One month in and it is spreading up into my neck from my right arm. Dictated reviews will be continuing until I know more about what I am dealing with.
List Item: Watch all of the “1001 Movies You Must See Before You Die”
Title: The Goddess (Shen nu)
Director: Wu Yonggang
Year: 1934
Country: China
The ‘tart with a heart’ is one of the most recognizeable character tropes in fiction. When I first read up about The Goddess I thought that I might see a very early incarnation of this stock character; instead I saw a prostitute depicted in a very different light.
The fact that the unnamed main character has turned to prostitution to support herself and her son is very matter of fact. The film square the places the blame for her situation and everything that follows on society. In particular, the society of Shanghai. This booming city depicted as never sleeping with fog in the day and bright lights at night.
I have seen critiques of this film which say that Shanghai and the accompanying society are the only bad guys of this film. That the gambler who terrorises the prostitute, steals her money and generally makes her live a life of fear is just a symptom of the toxic society. I found myself hurling expletives at the screen as he bullishly took all he could from her, but I see their point.
The fact that this film is silent doesn’t really matter, Ruan Lingyu is able to recapture your attention the moment it begins to waver due to the lack of dialogue and ambient sounds. Knowing that the actress later killed herself at the tender age of 24 just adds to the tragedy depicted in the film.
Thanks to The Goddess I want to know more about Ruan Lingyu so will be double billing this with Centre Stage in order to learn more. As for now I’m greatly impressed that in 1934 a film such as this could be made. In terms of context this film was released around the time that the U.S. film industry was slapped by the Hays Code. There’s no way a film such as The Goddess could have been made in the U.S. and still found a way to blame the society rather than the individual.
Sad thing is a lot of prejudice that we see in this film still exists to this day. I can imagine the parents of my own secondary school (both where I taught and where I went myself) exhibiting similar behaviour when learning that their child is friends with the child of a prostitute.
Title: Centre Stage (Ruan Lingyu)
Director: Stanley Kwan
Year: 1991
Country: Hong Kong
The idea of someone being killed by the press is so common nowadays. It’s something that we better about when any celebrity (actor, athlete, musician etc.) dies prematurely having been hounded by journalists. Having now watched both The Goddess and Centre Stage it is very clear that this was the same with 24 year old (25 if you are Chinese) Ruan Lingyu. It is just despicable that this was happening 80 years ago and still continues to this day.
The interesting thing about Centre Stage is that they decided not to play as a straight biographical film. Instead you have to three threads of film all intertwining to make one cohesive whole.

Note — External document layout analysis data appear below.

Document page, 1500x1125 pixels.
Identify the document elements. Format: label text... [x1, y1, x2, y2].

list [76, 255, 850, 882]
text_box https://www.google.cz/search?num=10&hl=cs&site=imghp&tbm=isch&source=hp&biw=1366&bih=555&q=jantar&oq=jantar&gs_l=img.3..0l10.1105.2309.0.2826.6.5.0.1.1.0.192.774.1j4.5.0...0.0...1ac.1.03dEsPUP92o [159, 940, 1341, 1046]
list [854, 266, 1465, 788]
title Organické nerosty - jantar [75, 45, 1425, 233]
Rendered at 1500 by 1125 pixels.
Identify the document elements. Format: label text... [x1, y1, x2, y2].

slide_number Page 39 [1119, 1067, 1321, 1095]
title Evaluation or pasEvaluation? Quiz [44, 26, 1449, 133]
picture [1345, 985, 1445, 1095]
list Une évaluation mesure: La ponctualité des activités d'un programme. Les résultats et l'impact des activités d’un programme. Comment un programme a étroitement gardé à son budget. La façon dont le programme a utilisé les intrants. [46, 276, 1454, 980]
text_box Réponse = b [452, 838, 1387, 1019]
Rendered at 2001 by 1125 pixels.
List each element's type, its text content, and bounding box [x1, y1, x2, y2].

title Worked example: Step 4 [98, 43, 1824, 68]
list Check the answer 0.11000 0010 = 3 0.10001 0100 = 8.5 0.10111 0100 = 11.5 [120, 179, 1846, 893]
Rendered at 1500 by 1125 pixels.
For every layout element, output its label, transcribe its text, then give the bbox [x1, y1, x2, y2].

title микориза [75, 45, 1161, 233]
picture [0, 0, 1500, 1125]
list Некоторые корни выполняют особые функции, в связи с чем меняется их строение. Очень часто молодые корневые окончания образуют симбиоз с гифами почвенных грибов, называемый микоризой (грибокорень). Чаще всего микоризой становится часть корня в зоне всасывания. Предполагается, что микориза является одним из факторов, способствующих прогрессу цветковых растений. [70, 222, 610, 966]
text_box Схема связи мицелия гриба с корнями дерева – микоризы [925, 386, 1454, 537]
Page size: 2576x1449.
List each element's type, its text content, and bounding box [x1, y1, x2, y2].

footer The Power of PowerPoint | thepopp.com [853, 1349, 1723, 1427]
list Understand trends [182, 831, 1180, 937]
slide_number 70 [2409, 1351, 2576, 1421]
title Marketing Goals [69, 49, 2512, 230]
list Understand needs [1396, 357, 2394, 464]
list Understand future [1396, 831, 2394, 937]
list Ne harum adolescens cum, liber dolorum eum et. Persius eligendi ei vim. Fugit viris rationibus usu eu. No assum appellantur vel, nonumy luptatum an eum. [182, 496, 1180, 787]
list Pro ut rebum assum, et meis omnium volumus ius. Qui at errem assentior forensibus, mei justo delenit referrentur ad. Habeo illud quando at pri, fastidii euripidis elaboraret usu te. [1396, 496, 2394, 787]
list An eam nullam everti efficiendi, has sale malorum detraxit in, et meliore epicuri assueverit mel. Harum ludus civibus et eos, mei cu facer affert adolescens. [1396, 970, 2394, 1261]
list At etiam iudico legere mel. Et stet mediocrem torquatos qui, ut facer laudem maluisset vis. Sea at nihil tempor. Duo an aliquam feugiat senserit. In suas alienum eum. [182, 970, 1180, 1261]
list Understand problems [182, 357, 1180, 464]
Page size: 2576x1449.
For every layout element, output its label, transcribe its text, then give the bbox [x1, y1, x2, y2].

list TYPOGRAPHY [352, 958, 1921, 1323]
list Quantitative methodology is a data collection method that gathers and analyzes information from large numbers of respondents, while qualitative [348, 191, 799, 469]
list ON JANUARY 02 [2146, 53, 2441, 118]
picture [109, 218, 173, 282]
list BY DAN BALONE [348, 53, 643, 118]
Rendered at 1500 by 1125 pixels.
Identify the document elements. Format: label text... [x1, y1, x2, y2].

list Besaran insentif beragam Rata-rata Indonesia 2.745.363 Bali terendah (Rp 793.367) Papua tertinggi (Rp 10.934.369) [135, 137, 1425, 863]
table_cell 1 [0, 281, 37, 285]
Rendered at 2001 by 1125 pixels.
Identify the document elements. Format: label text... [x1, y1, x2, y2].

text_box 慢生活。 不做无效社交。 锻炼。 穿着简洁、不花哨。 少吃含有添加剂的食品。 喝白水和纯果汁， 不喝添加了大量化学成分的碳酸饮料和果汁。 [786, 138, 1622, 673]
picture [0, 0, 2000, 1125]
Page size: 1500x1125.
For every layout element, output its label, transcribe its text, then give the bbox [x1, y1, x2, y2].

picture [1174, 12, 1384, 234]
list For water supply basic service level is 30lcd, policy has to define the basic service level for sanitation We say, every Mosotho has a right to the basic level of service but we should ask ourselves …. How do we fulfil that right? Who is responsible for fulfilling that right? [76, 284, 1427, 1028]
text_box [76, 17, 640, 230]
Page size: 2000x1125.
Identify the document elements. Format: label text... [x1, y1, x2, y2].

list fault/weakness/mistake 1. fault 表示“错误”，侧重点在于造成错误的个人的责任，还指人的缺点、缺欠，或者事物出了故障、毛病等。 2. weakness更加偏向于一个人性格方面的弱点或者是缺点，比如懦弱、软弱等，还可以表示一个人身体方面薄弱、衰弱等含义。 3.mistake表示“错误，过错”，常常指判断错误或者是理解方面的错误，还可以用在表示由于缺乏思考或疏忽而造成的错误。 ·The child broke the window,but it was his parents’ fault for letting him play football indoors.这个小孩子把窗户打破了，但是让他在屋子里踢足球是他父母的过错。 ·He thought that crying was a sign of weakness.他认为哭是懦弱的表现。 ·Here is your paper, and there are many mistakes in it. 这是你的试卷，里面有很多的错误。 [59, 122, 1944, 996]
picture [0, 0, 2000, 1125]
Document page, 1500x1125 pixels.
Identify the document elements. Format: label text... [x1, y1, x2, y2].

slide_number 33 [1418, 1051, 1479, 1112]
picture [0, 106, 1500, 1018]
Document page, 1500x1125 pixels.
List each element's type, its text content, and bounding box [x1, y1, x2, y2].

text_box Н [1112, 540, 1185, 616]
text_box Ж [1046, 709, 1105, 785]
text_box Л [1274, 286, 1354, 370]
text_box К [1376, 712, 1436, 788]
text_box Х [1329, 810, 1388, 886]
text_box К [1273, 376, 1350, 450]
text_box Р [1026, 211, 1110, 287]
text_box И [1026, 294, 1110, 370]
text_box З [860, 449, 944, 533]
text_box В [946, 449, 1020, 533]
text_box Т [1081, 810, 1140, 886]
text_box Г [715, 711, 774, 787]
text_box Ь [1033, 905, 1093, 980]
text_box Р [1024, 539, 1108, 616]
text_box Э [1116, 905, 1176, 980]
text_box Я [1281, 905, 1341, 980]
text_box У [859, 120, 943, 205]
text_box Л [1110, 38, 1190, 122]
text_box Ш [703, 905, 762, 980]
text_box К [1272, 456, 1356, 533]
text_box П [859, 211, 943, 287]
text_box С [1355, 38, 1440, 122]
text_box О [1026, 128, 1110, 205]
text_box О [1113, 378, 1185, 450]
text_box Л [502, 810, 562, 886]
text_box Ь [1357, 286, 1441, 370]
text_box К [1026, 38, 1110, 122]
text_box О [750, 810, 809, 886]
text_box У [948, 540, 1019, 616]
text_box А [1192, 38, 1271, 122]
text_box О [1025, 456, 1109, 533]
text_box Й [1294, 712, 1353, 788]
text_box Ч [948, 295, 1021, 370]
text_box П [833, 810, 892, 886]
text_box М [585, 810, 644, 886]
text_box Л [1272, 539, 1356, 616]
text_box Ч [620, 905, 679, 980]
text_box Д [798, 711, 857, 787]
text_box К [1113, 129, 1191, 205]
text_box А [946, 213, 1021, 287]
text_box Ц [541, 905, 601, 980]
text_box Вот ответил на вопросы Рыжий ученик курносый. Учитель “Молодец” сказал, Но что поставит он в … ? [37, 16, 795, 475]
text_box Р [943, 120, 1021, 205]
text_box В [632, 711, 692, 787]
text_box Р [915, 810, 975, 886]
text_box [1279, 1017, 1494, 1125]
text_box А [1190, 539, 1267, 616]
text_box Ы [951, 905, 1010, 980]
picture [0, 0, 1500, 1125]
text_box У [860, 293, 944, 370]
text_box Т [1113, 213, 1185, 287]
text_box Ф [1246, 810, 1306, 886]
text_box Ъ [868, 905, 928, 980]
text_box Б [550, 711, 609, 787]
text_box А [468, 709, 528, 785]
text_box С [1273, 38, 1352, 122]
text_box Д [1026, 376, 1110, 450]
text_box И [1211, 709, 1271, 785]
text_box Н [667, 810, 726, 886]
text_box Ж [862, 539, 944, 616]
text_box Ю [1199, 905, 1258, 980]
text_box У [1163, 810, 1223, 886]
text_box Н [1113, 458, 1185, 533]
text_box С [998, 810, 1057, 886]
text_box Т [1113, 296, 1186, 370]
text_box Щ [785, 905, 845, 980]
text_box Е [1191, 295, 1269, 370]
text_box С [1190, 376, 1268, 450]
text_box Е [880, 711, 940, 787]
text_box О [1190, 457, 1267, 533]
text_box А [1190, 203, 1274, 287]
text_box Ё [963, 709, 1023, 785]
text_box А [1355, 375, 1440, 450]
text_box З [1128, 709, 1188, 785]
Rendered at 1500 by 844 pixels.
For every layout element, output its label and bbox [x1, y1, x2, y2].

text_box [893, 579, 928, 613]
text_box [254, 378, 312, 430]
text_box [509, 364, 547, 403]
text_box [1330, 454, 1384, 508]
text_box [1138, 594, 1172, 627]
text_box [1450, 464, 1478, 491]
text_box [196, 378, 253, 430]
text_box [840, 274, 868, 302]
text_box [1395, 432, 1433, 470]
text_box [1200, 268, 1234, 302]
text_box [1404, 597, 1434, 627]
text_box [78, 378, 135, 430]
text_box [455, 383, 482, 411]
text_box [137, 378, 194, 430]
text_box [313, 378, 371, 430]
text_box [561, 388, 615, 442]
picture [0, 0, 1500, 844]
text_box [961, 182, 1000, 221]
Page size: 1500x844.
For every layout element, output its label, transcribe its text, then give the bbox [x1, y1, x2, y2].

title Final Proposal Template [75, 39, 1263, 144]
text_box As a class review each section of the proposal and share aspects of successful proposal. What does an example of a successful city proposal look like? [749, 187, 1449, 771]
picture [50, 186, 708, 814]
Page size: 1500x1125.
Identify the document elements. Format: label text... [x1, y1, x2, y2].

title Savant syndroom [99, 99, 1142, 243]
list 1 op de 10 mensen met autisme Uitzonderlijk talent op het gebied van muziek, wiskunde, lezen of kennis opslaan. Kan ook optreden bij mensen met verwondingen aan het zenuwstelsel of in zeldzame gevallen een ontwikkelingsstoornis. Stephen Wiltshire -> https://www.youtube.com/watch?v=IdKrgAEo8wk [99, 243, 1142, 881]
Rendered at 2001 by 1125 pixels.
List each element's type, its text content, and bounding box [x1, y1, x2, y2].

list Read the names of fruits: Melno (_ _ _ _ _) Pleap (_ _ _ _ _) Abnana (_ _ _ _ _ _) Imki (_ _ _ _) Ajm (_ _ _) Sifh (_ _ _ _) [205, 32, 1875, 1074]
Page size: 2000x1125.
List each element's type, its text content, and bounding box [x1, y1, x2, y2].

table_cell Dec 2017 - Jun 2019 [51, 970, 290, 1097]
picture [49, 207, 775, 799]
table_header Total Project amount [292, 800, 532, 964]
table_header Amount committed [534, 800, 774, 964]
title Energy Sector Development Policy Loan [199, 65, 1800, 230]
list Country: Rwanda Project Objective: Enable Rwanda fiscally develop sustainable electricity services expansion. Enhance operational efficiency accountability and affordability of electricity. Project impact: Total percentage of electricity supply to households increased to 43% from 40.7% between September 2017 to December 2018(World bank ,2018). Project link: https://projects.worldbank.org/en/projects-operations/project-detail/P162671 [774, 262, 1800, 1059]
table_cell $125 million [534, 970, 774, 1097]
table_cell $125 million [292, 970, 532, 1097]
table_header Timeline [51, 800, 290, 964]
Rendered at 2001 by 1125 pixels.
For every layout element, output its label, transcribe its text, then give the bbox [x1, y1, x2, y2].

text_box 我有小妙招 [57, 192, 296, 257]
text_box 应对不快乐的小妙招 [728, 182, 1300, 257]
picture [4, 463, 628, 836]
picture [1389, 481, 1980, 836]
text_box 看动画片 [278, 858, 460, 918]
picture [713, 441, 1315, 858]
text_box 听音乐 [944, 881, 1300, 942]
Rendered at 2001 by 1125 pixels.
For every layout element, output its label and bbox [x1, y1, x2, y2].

First we have the regular reenactments featuring a stellar Maggie Cheung in the title role (her retirement from acting 10 years ago is a huge loss to Chinese cinema). This is the main part of the film. Interweaving with this are real excerpts from the films of Ruan Lingyu as well as documentary footage/interviews with the cast, crew, historians and people who actually knew Ruan Lingyu.
By doing this they really are lending credence to their re-enactments. It is a well known saying that you should never know how the sausage is made, but in the case of Centre Stage is fantastic to see some of the behind the scenes footage. Even if some of them were clearly choreographed for the sake of story.
I think there are very few of us who able to understand how Ruan Lingyu would have been feeling there any point in this film. In many ways she was a very strong woman, but also fragile. At this time China was undergoing so much and the pressure she would have felt to be this beacon of modern womanhood must have been overwhelming.
What gets me is how she was singled out by the press because she dared to star in a film that depicted the press as monsters. They chose to pick an easy target to destroy as they could not accept the mirror being shown to them.
She was by no means the first Chinese movie star to take their own life; she knew an actress who had done this at age 21 a few years earlier. Ruan Lingyu, however, was the first megastar to do so. So many of her films are now considered lost. The number that survive appear to be somewhere in the region of 6 to 8 with dozens lost to the ages. Who knows what she could have accomplished after the age of 24 if she’d not been made such a vicious target.